TXG Diabetic Cushion Socks with zero compression, good breathability and fabricated from fibres with antibacterial properties are the most suitable for severe diabetics with foot problems. (Bacteria can easily be retained in natural materials like cotton).

The design of diabetic socks utilizes soft fabrics and incorporate seamless joins to avoid any possible irritations or wounds caused by friction.

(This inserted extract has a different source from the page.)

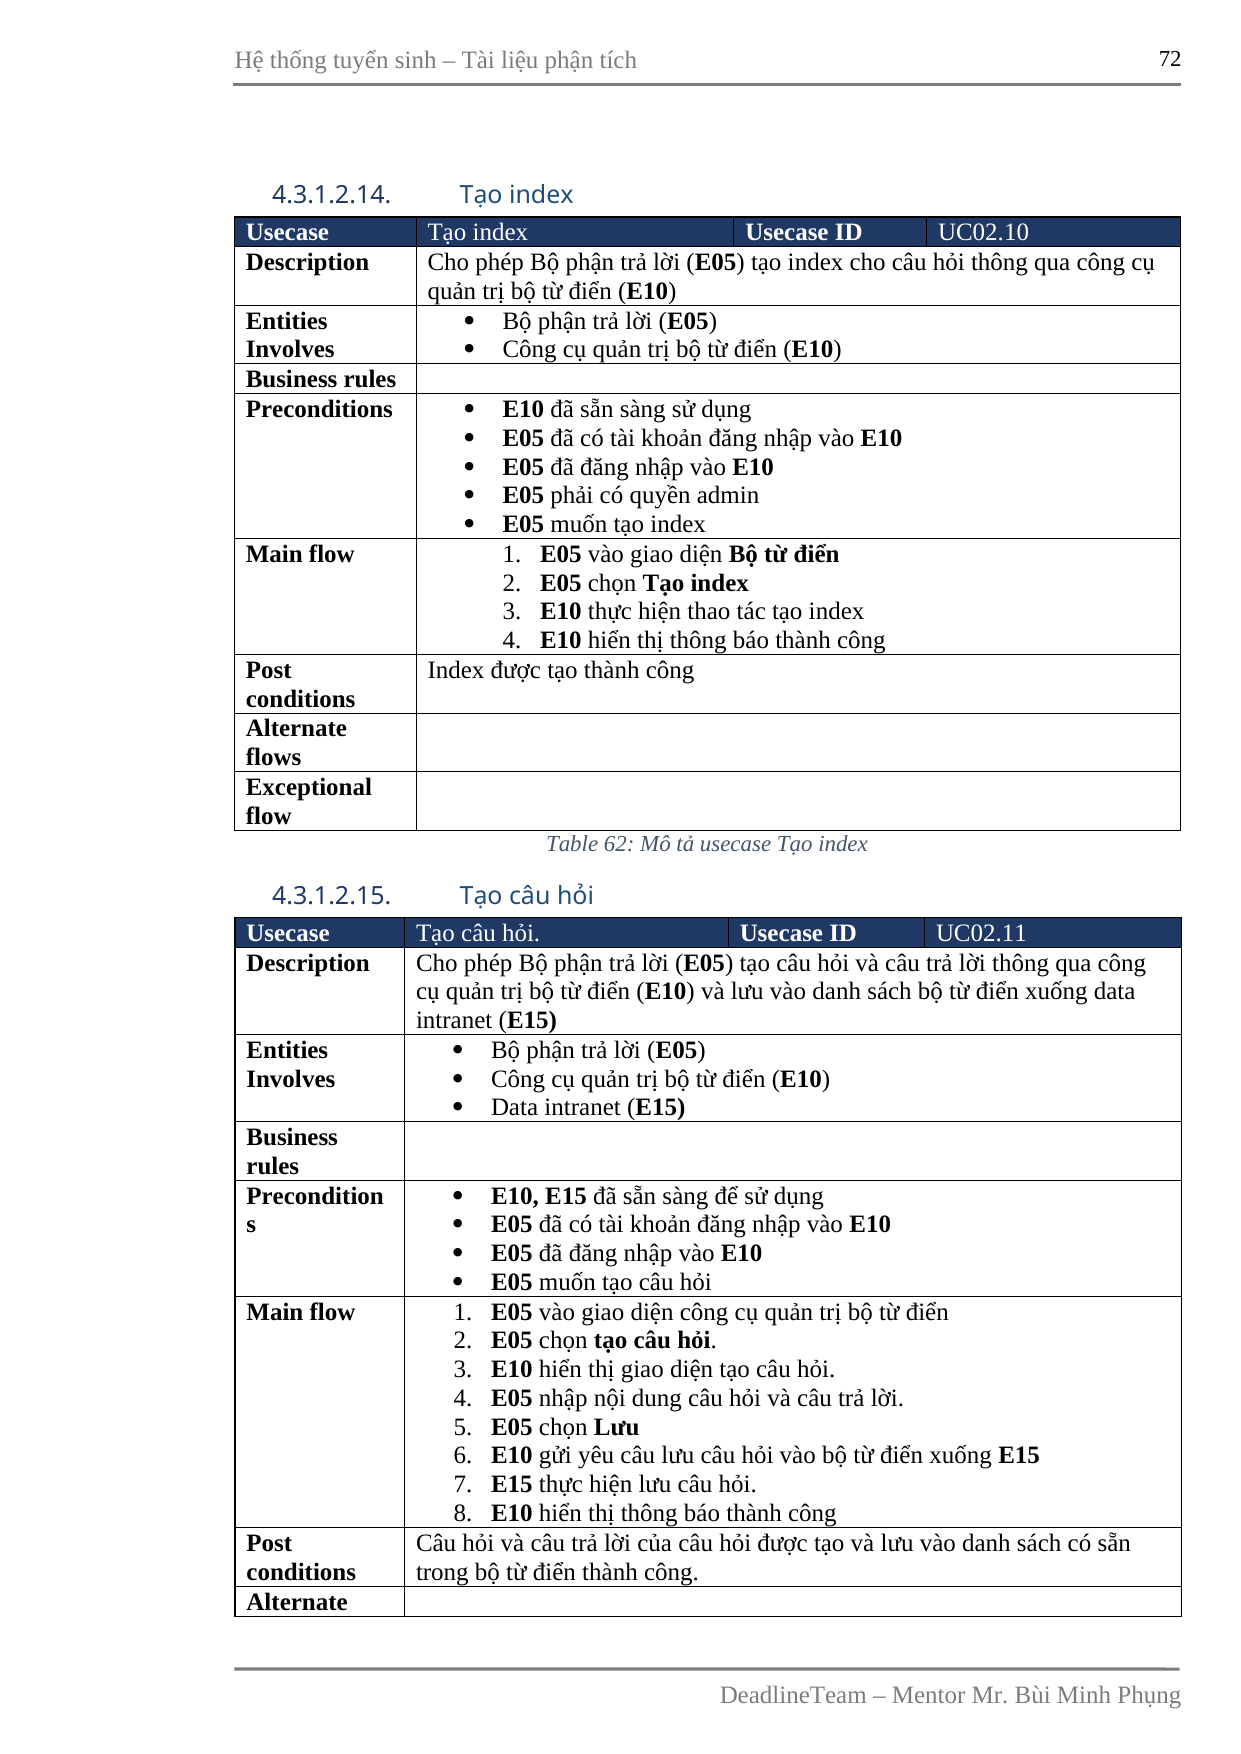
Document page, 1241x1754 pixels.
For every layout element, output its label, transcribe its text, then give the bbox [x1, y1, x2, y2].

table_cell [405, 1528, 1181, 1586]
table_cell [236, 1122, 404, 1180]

TXG Diabetic Cushion Socks incorporate all of these ideal attributes for diabetics. 

Tips for diabetic feet

  • Ensure you buy shoes with soft upper material with smooth seams and with thick cushioned soles.
  • Examine your shoes regularly for possible chafing points, damage to material and foreign objects.
  • Put on fresh diabetic cushion socks every day. Avoid thick seams or darned areas which may cause pressure points.
  • Always wear socks with all your shoes. Do not go out on bare feet if you are suffering from damaged skin.
  • Do not use hot water bottles or electric pads to keep feet warm, especially in the case of loss of sensitivity loss your feet may be at risk from burning!

We recommend that all foot concerns of diabetics should be referred to a medical professional.